Только что сгустились сумерки над затерявшимся в глухой балке селом; мокрый, лопастый снег закрывает белесоватою пеленой покосившиеся и потонувшие в грязных сугробах хатки. Стояли они беспомощно и угрюмо, как нежилые пустки, неотогретые приветливым огоньком очагов, хотя в воздухе и слышится гарь от навоза. Глухо и пустынно кругом: ни лая собаки, ни человеческого говора — словно все вымерли или уснули непробудным сном. Только в крайней хатке, почти вросшей в землю, сквозь залепленные снегом оконца тускло мелькают красноватые пятна. В ней за убогим столом сидят две женщины: одна молодая, с бледным, измученным лицом, с темными красивыми глазами, в которых застыло выражение какой-то безнадежной муки, а другая — старуха. Слабый свет от каганца, стоящего на карнизе печки, освещает только середину хаты и отбрасывает от этих двух женщин неуклюжие, расплывающиеся тени по стене и потолку; в углах же хаты стоит мрак. Тут же, возле молодой женщины, лежит на полу
[1]
, на грубых подушках, прикрытый рядном четырехлетний ребенок; по разметанной позе, по пылающему личику, по тяжелому дыханию видно, что он лежит в тяжком забытьи.
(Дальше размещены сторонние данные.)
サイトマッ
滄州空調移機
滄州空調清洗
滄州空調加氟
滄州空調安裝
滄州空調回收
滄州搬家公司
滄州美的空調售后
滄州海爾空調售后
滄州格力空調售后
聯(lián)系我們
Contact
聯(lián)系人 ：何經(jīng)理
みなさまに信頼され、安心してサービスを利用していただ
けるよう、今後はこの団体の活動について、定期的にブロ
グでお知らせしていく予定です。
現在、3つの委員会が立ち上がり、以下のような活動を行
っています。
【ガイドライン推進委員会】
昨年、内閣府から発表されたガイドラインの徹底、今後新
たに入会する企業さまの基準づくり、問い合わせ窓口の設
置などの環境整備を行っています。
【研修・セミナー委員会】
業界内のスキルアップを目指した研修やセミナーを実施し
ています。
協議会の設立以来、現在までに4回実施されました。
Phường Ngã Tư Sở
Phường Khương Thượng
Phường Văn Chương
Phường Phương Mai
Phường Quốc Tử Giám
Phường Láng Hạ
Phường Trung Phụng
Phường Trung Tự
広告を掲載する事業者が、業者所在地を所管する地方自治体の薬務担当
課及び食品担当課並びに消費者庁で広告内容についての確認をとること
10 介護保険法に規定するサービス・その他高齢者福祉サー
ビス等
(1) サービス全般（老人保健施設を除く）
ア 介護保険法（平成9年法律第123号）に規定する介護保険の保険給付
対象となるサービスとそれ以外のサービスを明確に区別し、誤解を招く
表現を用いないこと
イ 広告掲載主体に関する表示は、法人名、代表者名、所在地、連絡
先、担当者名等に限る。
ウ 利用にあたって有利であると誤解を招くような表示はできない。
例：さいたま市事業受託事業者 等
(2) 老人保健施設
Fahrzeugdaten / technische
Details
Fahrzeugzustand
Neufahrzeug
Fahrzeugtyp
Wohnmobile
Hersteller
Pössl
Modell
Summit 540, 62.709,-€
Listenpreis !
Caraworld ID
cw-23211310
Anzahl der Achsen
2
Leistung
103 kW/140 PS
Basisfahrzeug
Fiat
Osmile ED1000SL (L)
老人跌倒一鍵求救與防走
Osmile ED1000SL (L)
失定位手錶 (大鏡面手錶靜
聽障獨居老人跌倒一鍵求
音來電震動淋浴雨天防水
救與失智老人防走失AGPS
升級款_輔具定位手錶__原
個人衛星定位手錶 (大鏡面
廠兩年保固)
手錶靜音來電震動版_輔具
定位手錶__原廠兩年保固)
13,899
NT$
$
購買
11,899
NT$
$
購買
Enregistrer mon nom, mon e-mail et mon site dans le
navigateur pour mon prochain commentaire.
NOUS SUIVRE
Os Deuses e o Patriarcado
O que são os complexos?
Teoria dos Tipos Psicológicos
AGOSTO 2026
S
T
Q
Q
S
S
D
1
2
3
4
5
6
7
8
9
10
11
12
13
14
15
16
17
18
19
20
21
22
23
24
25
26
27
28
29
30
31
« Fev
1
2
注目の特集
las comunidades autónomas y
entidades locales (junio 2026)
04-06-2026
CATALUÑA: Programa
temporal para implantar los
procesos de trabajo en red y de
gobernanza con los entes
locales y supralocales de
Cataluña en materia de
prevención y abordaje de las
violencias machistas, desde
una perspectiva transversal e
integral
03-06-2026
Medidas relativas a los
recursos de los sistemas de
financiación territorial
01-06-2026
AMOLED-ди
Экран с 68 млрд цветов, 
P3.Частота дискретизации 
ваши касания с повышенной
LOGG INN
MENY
— Что мне начать в свете божьем, куда броситься — и ума не приложу! — говорит тихим, дрожащим голосом молодица. — Один ведь он у меня, бабусю, как сердце одно… Что его отнять — что сердце из груди вырвать!
Глаза у молодой матери полные слез, но они не набегают на длинные изогнутые ресницы, а только блестящей поволокой покрывают зрачки.
Старуха подперла морщинистую щеку ладонью и, облокотясь локтем на другую руку, качает головой, повторяя уныло:
— Кто-то сглазил тебе сынка твоего, дочко.